Reputation: 787
I have a simple function for tokenizing words.
import re
def tokenize(string):
return re.split("(\W+)(?<!')",string,re.UNICODE)
In python 2.7 it behaves like this:
In [170]: tokenize('perché.')
Out[170]: ['perch', '\xc3\xa9.', '']
In python 3.5.0 I get this:
In [6]: tokenize('perché.')
Out[6]: ['perché', '.', '']
The problem is that 'é' should not be treated as a character to tokenize. I thoght that re.UNICODE
could be enough to make \W
work in the way I mean?
How to get the same behaviour of python 3.x in python 2.x ?
Upvotes: 1
Views: 402
Reputation: 177610
You'll want to use Unicode strings, but also the third parameter of split
is not flags
, but maxsplit
:
>>> help(re.split)
Help on function split in module re:
split(pattern, string, maxsplit=0, flags=0)

* Task directions
Pick up the Python tokenizing thread after its last line and carry it on. The material that comes next has no connection to the Python tokenizing thread.

* Source data
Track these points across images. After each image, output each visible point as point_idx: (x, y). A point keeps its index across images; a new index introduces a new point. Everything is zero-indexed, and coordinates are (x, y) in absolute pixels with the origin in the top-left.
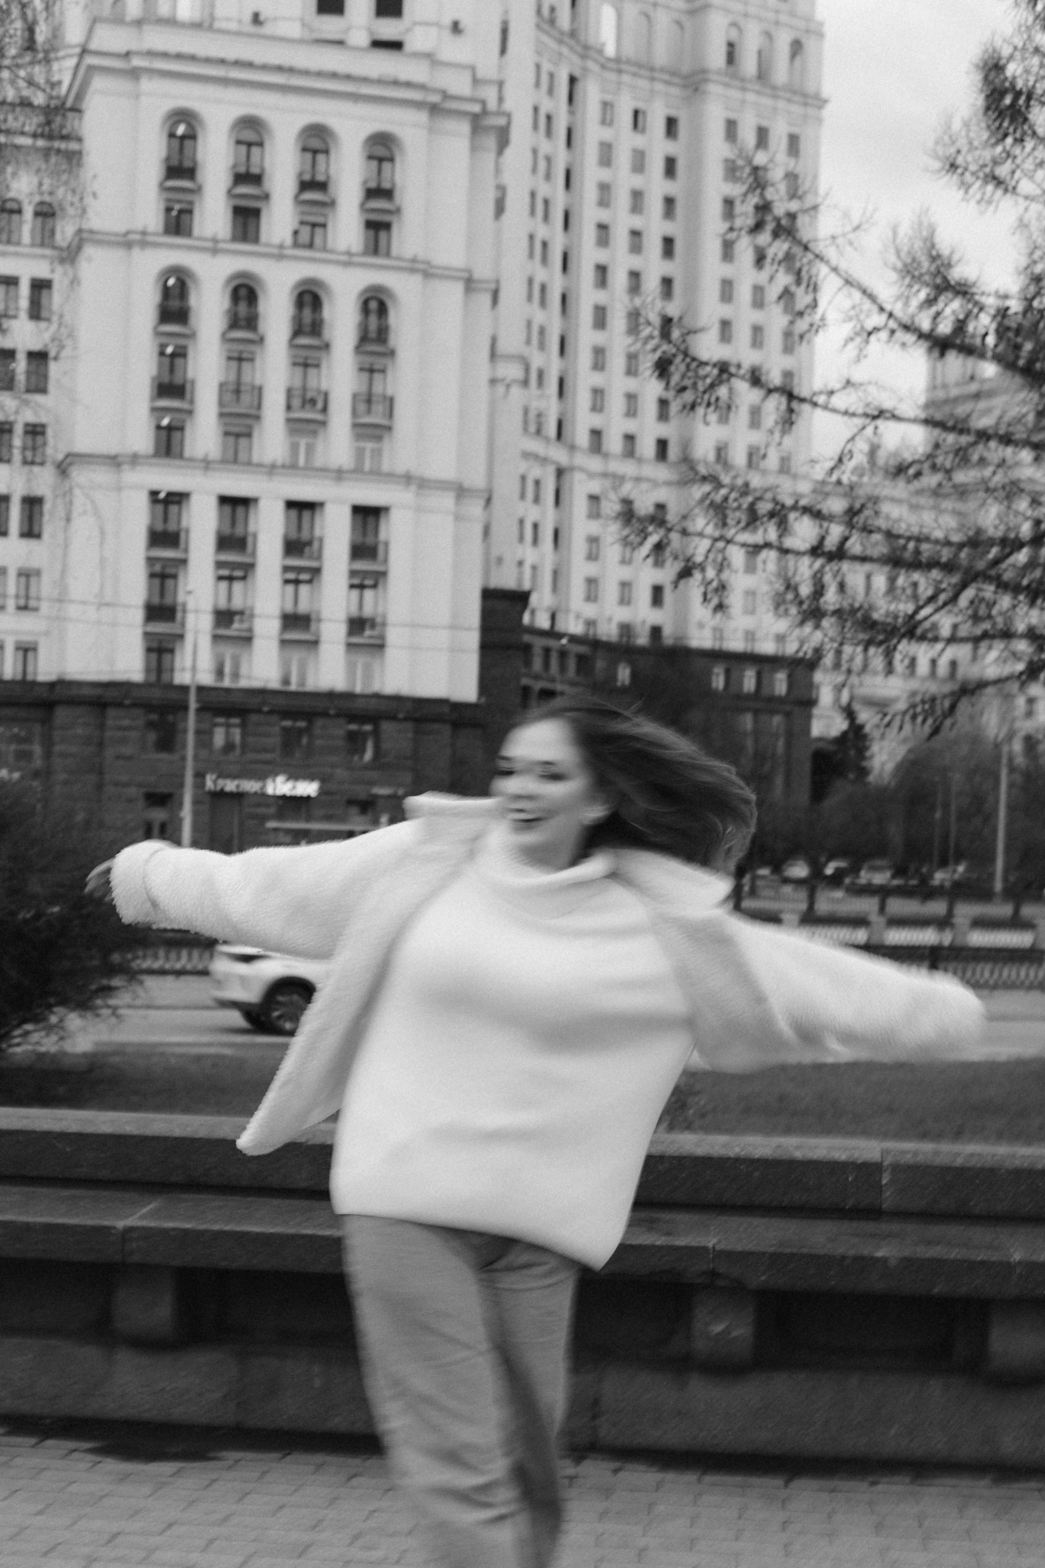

* Response area
Split the source string by the occurrences of the pattern,
returning a list containing the resulting substrings. If
capturing parentheses are used in pattern, then the text of all
groups in the pattern are also returned as part of the resulting
list. If maxsplit is nonzero, at most maxsplit splits occur,
and the remainder of the string is returned as the final element
of the list.
Example:
#!coding:utf8
from __future__ import print_function
import re
def tokenize(string):
return re.split(r"(\W+)(?<!')",string,flags=re.UNICODE)
print(tokenize(u'perché.'))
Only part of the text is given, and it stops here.